I often bring this experience up when discussing new initiatives. Perfect metrics are rare, but that should never stop you from starting. Find a way to measure what matters, even if it is simple at first. Establishing baselines early is essential to show progress and earn trust. Today, it’s how we operate. We used to think in terms of test driven development. Now, we think in terms of metrics driven development, because measurement is what turns effort into evidence, and evidence into impact.

Automation at AWS Scale

Coming out of the pilot, my team immediately began expanding automation across security review tasks. We started by analyzing our existing guidance to identify the work most suitable for automation; tasks that followed clear patterns and binary decisions.

One simple example involved verifying that all S3 buckets had Block Public Access (BPA) enabled before release. If BPA was already on, the system could automatically validate the task and attach compliance evidence. If it was not, the task was returned to the builder for review. (In practice, BPA is now enabled by default, so this serves mainly as an illustration of our approach.)

Our earlier partnership with the security review platform team proved invaluable. Together, we enabled automated validation and failure of these tasks through direct API calls. We also collaborated on schema changes, allowing the system to record and attach evidence of both successful and failed validations automatically.

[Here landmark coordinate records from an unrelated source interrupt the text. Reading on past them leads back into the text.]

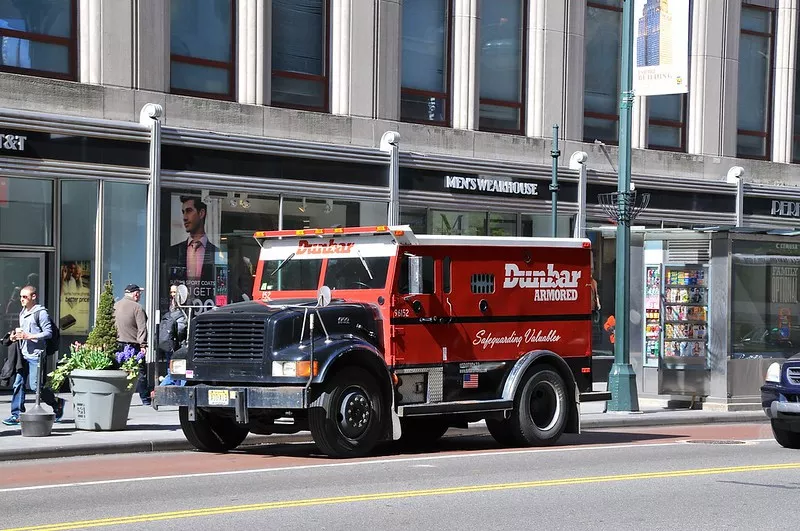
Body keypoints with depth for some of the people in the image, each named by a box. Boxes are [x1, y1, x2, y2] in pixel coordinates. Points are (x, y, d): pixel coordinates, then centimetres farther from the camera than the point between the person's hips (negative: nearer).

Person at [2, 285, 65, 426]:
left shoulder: (41, 312, -6)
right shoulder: (22, 313, 19)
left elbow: (48, 333, -11)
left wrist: (29, 336, -18)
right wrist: (15, 336, 9)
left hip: (35, 355, -8)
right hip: (23, 354, 8)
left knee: (35, 386, -8)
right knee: (18, 384, 0)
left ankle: (57, 404, 13)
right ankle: (16, 415, 2)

To put the scale in perspective, AWS launches more than 13,000 new features each year, and each one requires a security review. As our automation matured, it eliminated time spent by both builders and security engineers; builders no longer needed to provide manual evidence, and engineers no longer needed to perform repetitive checks. That saved time was captured in the same self-reporting system used during the pilot, except now, if our automation handled the task, the reported time was effectively zero.

The impact added up quickly. Even if a single automated task took only five minutes to complete and appeared in just half of all security reviews, that alone would save more than 540 hours of engineering time per year. At AWS scale, those efficiencies compound, freeing our engineers to focus on higher judgment work and accelerating how quickly we can deliver secure innovation.

Wrapping Up

The SHINE journey started as a small pilot to test whether automation could scale security reviews without compromising quality. Along the way, we learned that measurement is what earns trust, specialization enables precision, and automation compounds both over time.

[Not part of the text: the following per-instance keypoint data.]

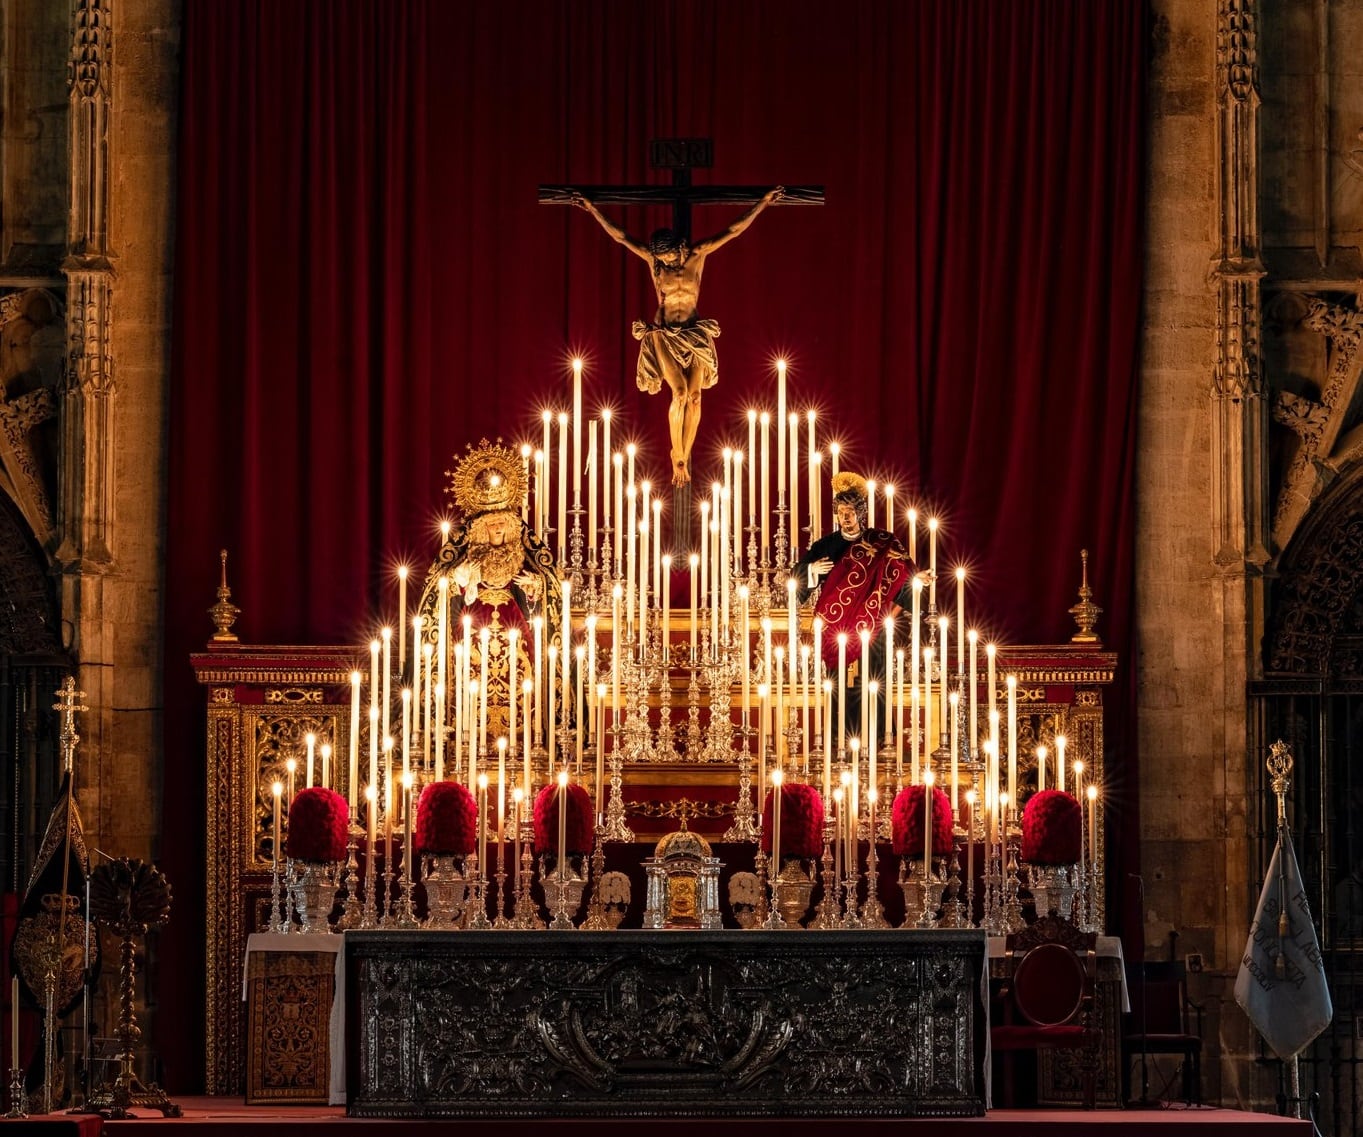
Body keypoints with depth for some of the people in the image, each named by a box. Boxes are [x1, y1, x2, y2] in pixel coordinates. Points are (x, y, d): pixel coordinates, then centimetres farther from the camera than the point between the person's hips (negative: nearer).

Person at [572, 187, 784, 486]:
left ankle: (683, 457, -1)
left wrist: (764, 201, -3)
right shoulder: (653, 259, -4)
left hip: (695, 335, 2)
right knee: (680, 393, -17)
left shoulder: (697, 255, -2)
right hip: (664, 335, -2)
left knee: (694, 395, -10)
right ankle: (677, 456, -4)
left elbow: (734, 230, -2)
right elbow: (619, 235, -3)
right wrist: (592, 209, -5)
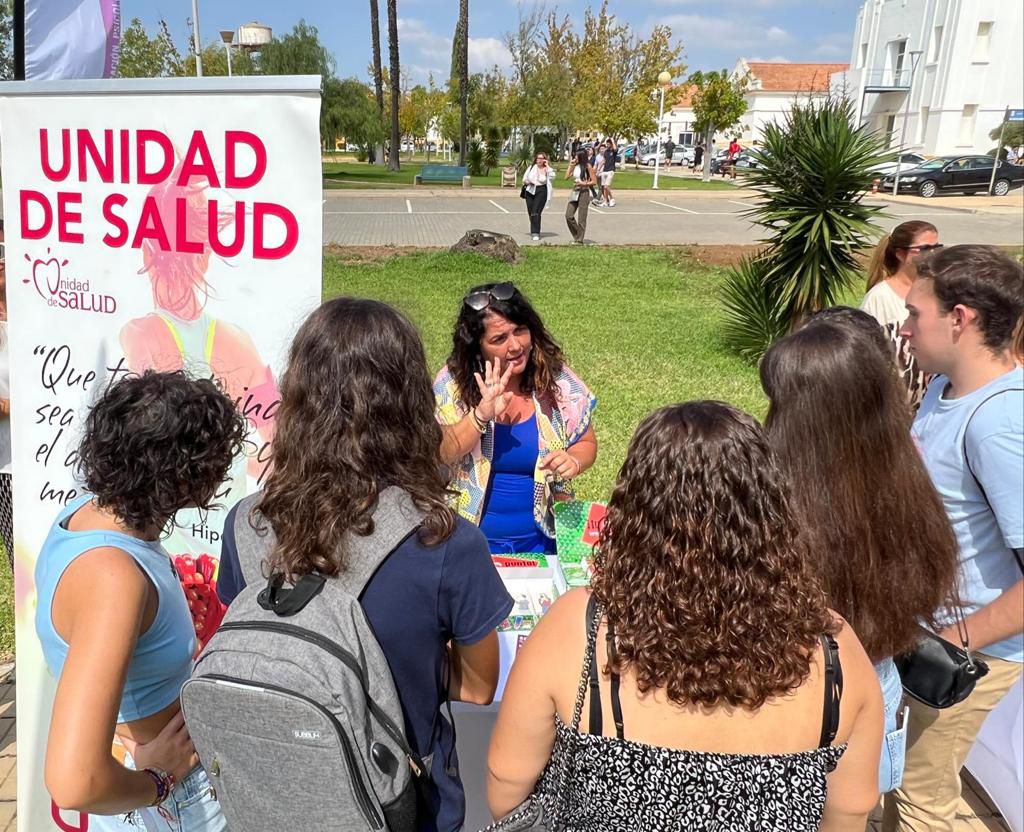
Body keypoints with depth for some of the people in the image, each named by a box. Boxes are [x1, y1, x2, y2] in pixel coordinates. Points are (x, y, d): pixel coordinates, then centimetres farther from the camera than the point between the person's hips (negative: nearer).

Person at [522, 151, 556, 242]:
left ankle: (536, 233, -17)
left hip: (541, 191, -4)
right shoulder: (532, 167, 9)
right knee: (531, 213, 9)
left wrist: (547, 166, -15)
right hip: (530, 191, 4)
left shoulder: (547, 169, 0)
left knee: (535, 212, -17)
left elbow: (552, 176, -20)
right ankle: (534, 230, 29)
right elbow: (525, 178, 14)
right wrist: (528, 182, -7)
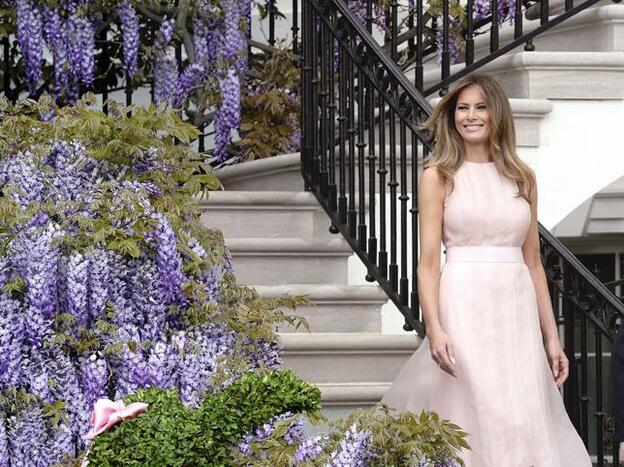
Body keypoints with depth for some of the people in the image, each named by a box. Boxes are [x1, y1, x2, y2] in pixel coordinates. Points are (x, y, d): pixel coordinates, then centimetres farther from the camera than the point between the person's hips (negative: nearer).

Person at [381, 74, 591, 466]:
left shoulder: (522, 179, 12)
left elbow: (533, 262, 14)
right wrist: (434, 329, -16)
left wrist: (552, 337, 9)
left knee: (528, 424, 1)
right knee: (478, 422, -6)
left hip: (518, 311, 4)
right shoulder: (439, 177, 2)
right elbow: (429, 261, -4)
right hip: (465, 309, -4)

What began as a few early-career engineers building runbooks evolved into a team driving measurable impact across AWS. Today, automation not only accelerates reviews but also frees our engineers to focus on higher judgment security challenges, exactly where human expertise creates the most value.

In future posts, I’ll dive deeper into how we distinguish between deterministic automations (like the validation tasks described above) and Generative AI automations, which require context, interpretation, and decision-making beyond predefined rules. Both play critical roles in scaling security for the AI era, and both depend on the principles that guided SHINE from the start: measure, iterate, and automate.

TL;DR - Measure first, automate fast, and let data prove the value. SHINE turned those principles into a scalable security model for the AI-enabled era.